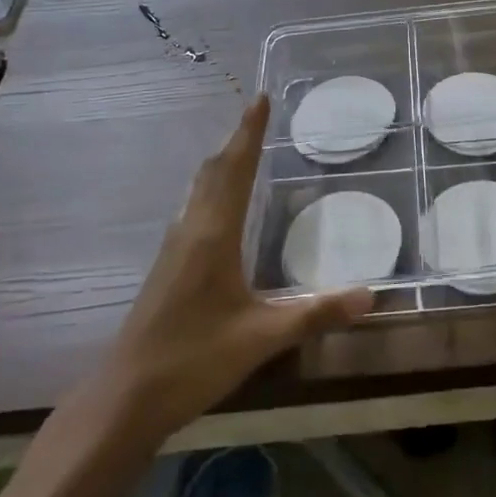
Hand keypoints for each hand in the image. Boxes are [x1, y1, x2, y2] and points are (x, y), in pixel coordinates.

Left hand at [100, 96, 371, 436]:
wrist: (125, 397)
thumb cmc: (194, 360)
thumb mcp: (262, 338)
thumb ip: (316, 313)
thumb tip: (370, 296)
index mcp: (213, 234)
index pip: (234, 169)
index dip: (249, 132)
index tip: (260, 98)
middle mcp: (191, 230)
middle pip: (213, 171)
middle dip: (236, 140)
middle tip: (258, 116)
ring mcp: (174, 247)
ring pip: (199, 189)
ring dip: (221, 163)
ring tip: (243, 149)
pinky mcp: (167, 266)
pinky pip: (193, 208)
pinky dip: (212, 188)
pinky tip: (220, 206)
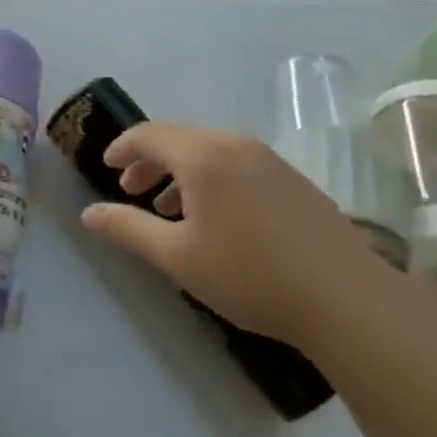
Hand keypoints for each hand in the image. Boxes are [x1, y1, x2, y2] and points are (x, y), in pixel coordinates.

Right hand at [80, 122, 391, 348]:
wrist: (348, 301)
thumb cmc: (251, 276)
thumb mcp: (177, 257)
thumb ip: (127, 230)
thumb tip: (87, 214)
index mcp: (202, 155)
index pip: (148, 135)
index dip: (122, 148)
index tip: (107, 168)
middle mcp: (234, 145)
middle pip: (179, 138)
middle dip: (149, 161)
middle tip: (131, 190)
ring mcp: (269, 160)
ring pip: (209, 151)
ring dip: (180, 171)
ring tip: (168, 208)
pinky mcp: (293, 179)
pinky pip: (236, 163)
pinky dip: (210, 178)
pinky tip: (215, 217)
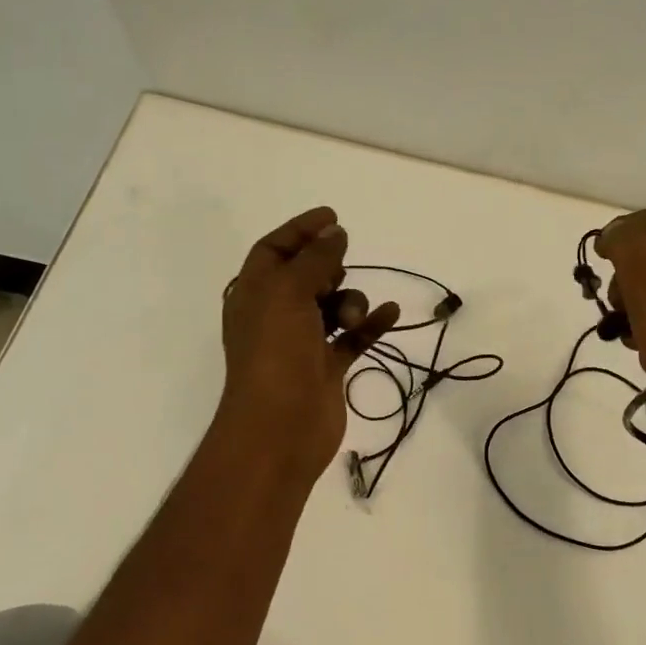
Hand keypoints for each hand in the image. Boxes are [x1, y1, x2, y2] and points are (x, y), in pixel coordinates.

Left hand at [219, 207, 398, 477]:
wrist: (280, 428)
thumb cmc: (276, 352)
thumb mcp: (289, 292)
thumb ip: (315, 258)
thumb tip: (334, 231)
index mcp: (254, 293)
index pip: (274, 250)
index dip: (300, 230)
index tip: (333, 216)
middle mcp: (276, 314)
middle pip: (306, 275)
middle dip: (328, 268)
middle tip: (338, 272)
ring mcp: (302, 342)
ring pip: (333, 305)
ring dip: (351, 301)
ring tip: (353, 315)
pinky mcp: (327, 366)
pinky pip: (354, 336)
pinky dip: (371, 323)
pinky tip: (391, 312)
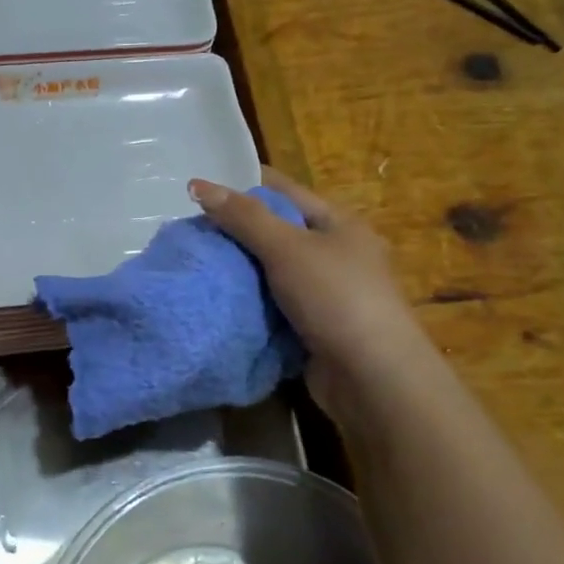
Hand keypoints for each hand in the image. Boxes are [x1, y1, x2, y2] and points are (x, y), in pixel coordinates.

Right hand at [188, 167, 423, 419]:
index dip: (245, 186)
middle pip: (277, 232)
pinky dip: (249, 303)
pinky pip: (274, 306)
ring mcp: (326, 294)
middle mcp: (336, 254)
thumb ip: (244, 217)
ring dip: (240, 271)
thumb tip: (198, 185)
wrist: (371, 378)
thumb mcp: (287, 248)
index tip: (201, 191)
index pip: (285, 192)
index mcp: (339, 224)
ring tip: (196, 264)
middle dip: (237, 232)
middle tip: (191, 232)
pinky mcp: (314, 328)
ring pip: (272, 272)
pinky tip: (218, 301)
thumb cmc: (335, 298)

+ + +

* **Action item**
Starting with the first line of the material above and ending with the line that holds "pinky dip: (212, 188)", write out those lines exactly, without pictures.

* **Task solution**
Hand keypoints for each hand in the image. Boxes are [x1, y1, x2, y2] and points are (x, y), in pixel coordinates.

Left hand at [100, 96, 371, 436]:
wrist: (125, 397)
thumb cmc: (194, 360)
thumb mcp: (262, 338)
thumb ip: (316, 313)
thumb tip: (370, 296)
index mcp: (213, 234)
index pip: (234, 169)
index dip: (249, 132)
index tip: (260, 98)
middle mcp: (191, 230)
middle pip: (213, 171)
middle dip: (236, 140)
middle tip: (258, 116)
ring mcp: (174, 247)
ring pip: (199, 189)
ring dip: (221, 163)
ring tip: (243, 149)
pinky mcp: (167, 266)
pinky pip: (193, 208)
pinky dip: (212, 188)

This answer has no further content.